Jake, his son, following family tradition, made it into his clubhouse, finding it a place of adventure and possibilities, as we had done years earlier, spending many hours inside it, bringing life back into it, doubtlessly the bus rejoicing to hear the laughter of children again. The school bus shook with fun and games, rambunctious boys racing inside, outside, around, in and out of the aged bus, still strong and steady enough to withstand the sport.
My brother, in an effort to appease his wife, placed the bus on the other side of the driveway, but, even then, there was no hiding it was a piece of junk in her pretty backyard. No offense to the school bus, mind you.
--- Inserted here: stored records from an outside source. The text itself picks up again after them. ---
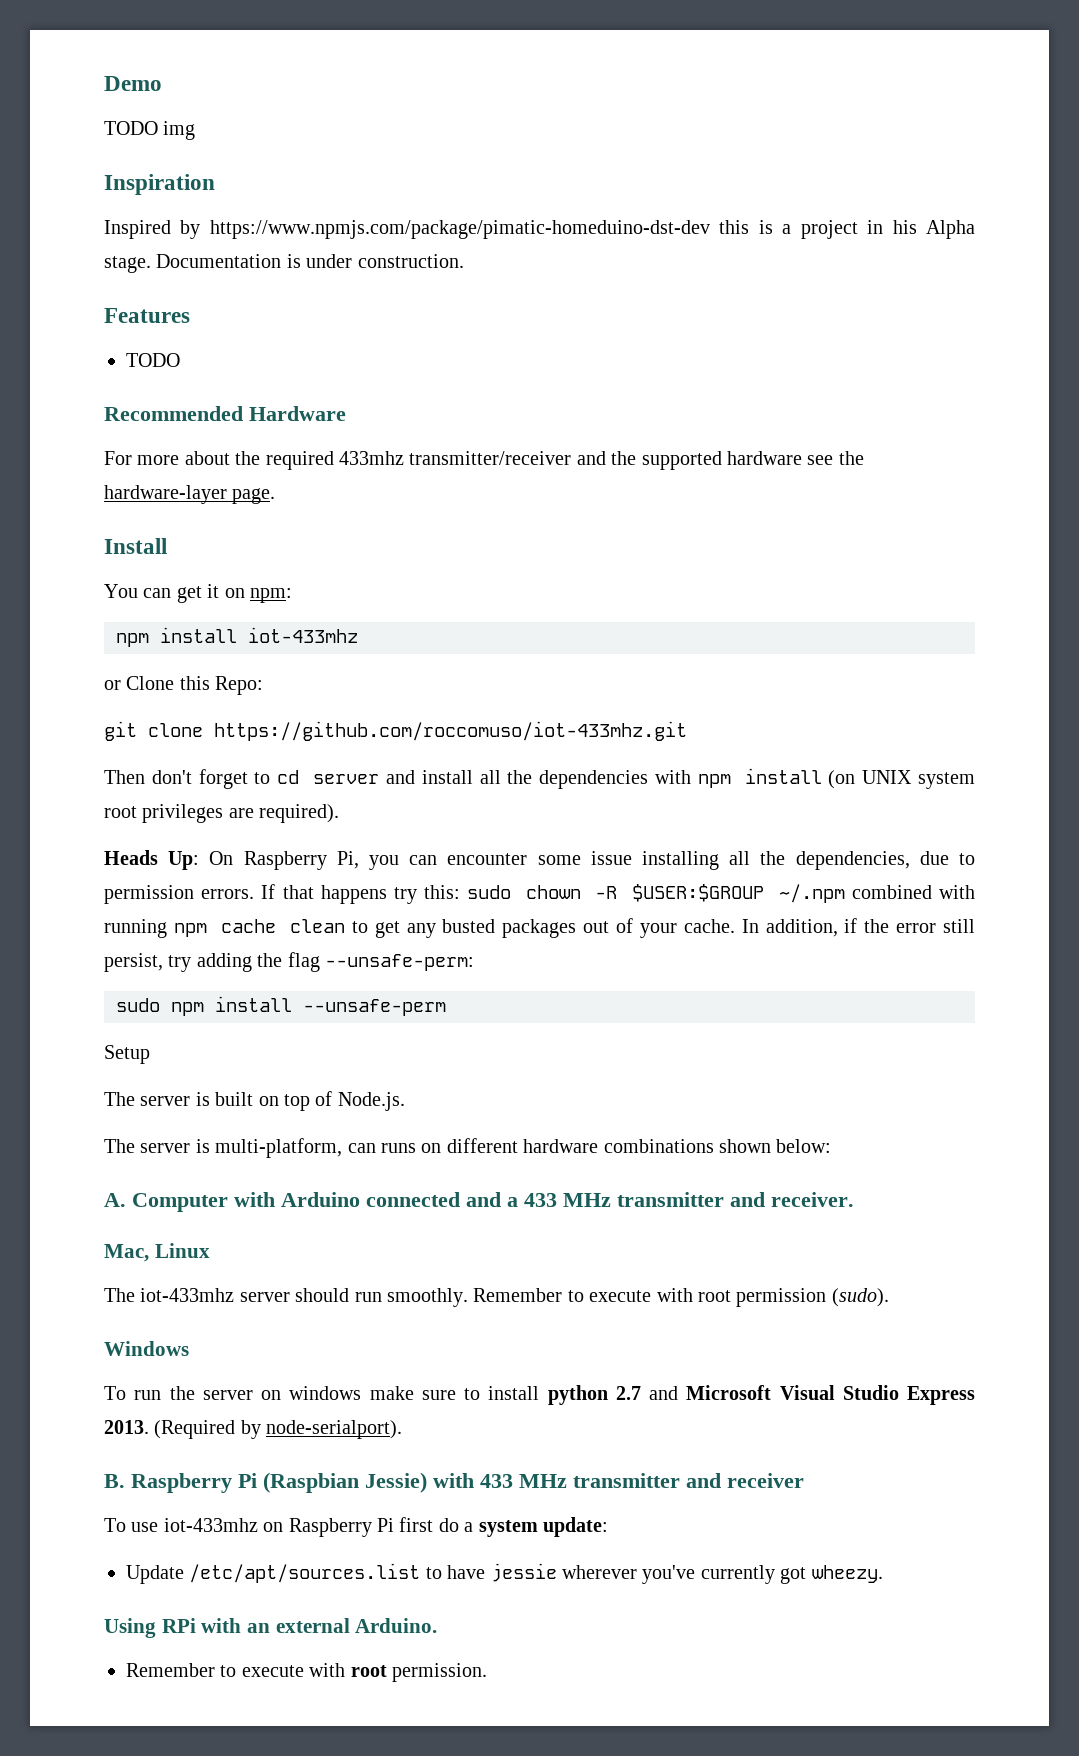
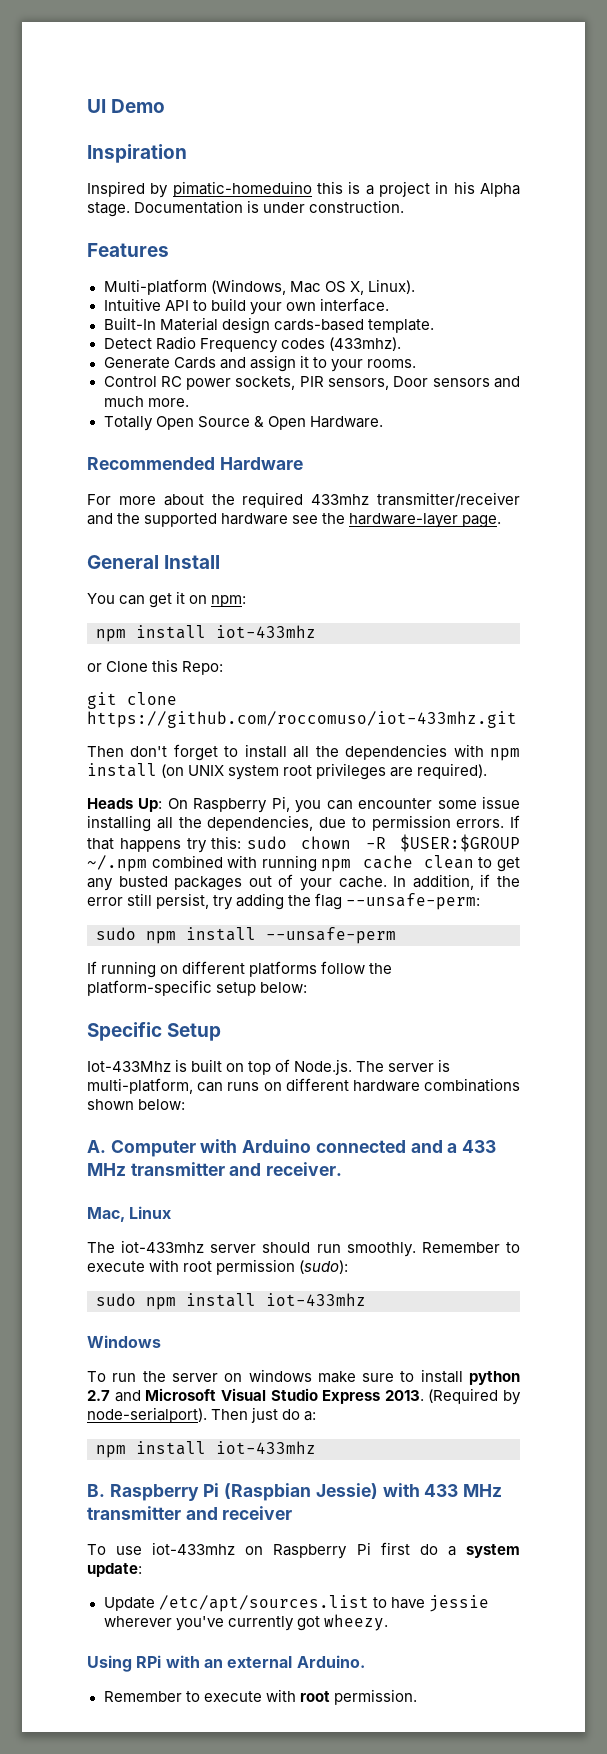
(104, 83) none -> [87,99,106,113] UI
[104,121,196,140] // TODO img -> (166, 106) none
[209,220,710,239] https://www.npmjs.com/package/pimatic-homeduino-dst-dev -> [172,181,312,197] pimatic-homeduino
[126,353,180,367] TODO -> [103,279,415,295] [103,298,389,315] [103,317,434,334] [103,336,401,353] [103,355,416,372] [103,376,520,390] [103,396,189,407] [103,416,383,431] Multi-platform (Windows, Mac OS X, Linux). // Intuitive API to build your own interface. // Built-In Material design cards-based template. // Detect Radio Frequency codes (433mhz). // Generate Cards and assign it to your rooms. // Control RC power sockets, PIR sensors, Door sensors and much more. // Totally Open Source & Open Hardware.
(276, 496) none -> [87,555,159,569] General
[277,770,415,784] cd server and -> (239, 751) none
(446, 1007) none -> [87,961,393,978] [87,980,308,996] [87,1022,162,1041] If running on different platforms follow the platform-specific setup below: // Specific
[104,1092,191,1106] The server -> [87,1061,171,1072] Iot-433Mhz
(405, 1101) // -> (353, 1067) none
[831,1288,889,1307] (sudo). -> [299,1260,349,1274] [96,1293,366,1310] (sudo): // sudo npm install iot-433mhz
(403, 1429) none -> [211,1407,317,1423] [96,1441,316,1458] Then just do a: // npm install iot-433mhz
And while no coyotes snatched up a boy from the bus this time, they did take a small dog who, unwisely, wandered outside in the deep of night, never to return, proof that my big brother wasn’t entirely off base when he swore I had been taken by coyotes one moonless night in that pasture of mesquite trees.
When Jake outgrew the bus, one of my sisters had her husband hitch the bus to a vehicle, dragging it–now that it had no wheels–down the road to her yard, where her granddaughter could make a playhouse out of it. However, once it was put in place, she had her husband dress it up, adding a pirate’s nest on the backside, a sandbox next to it, converting the whole area into a playground, with the old school bus the centerpiece, a stark contrast between the old and the new never more apparent.
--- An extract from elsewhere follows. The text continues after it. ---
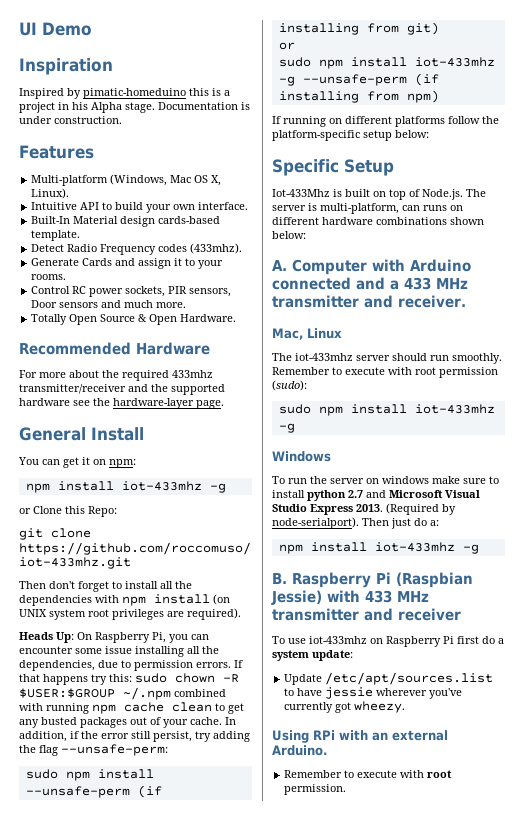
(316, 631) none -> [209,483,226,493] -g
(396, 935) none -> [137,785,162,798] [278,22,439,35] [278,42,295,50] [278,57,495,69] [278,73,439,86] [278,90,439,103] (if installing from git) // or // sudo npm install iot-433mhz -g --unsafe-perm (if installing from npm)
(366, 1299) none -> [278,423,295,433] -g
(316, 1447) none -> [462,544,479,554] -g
Always creative, with an eye for detail, she added a ship’s plank, connecting the bus to the pirate’s nest, changing it from a clubhouse to a theme park, pirates now living in it, an idea Tom and Huck would have favored greatly. I’m assuming girls played some version of pirates in it, perhaps damsels in distress. However, should they have not, she also positioned a playhouse, complete with a tea set, nearby, certainly a sight none of us boys would have ever allowed in our day.
Never being a boy, my sister didn’t go for the rough look of the bus, but preferred something more aesthetically pleasing, although she couldn’t make something new out of something so old, no amount of Botox actually able to fool anybody about its years, but she did put a panel across the front to hide the hitch, probably a smart move to stave off some scratches and scars from kids trying to skip over it or slap it up and down.
Even today, on a sunny afternoon, the sounds of laughter and play, occasionally an argument or two, can be heard from the old school bus, small children continuing to play inside and outside the bus, the fourth generation bouncing down the aisle of that bus–that’s not counting the children who actually went to the school in it– all of which is proof that kids can have fun, even if they don’t have Disney World nearby. For them, an old bus is all they need, along with a lot of imagination.

Hearing the noise drift across the fields to my house, I’d also like to think the old bus smiles each time kids push open the door and step inside, even if, now decrepit, the bus creaks under the weight of the tiny steps bouncing atop it. The sounds of children at play bring back good memories–to it and to me.